Could you filter the records below and return each line that holds "thumb"?

[Entries provided — start]

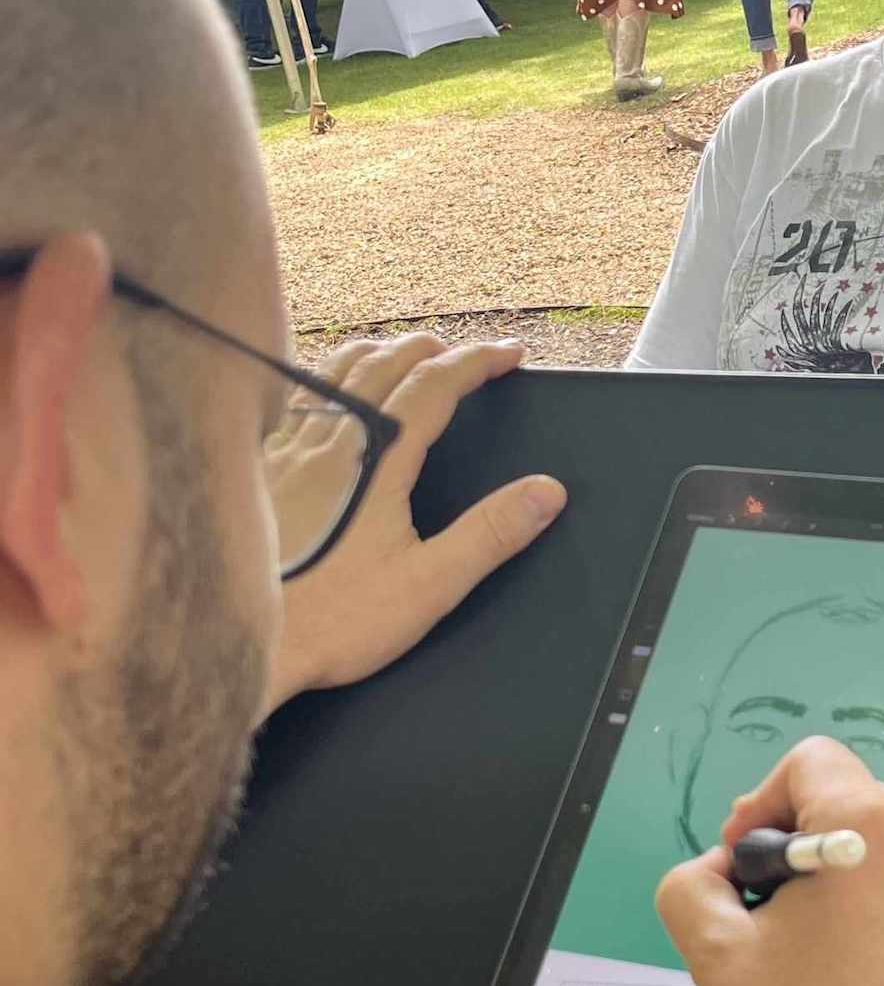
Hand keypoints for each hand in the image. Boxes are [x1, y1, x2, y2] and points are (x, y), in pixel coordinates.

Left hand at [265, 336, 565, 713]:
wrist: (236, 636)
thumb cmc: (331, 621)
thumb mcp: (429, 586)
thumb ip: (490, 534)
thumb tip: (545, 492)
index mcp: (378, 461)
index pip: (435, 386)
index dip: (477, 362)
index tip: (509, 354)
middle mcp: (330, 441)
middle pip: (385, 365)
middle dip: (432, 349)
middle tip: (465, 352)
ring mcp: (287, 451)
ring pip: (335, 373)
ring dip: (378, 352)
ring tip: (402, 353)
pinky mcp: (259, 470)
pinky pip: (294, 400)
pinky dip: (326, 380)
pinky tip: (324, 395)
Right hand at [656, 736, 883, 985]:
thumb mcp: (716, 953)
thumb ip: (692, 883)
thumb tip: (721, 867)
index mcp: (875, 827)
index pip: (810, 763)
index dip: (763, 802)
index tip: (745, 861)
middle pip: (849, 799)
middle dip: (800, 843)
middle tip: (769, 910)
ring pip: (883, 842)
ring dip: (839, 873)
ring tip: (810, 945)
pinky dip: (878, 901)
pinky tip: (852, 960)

[Entries provided — finish]

Response:
thumb cmc: (331, 621)
thumb mcp: (429, 586)
thumb ip: (490, 534)
thumb tip: (545, 492)
thumb mcp: (716, 953)
thumb ip: (692, 883)
thumb tip: (721, 867)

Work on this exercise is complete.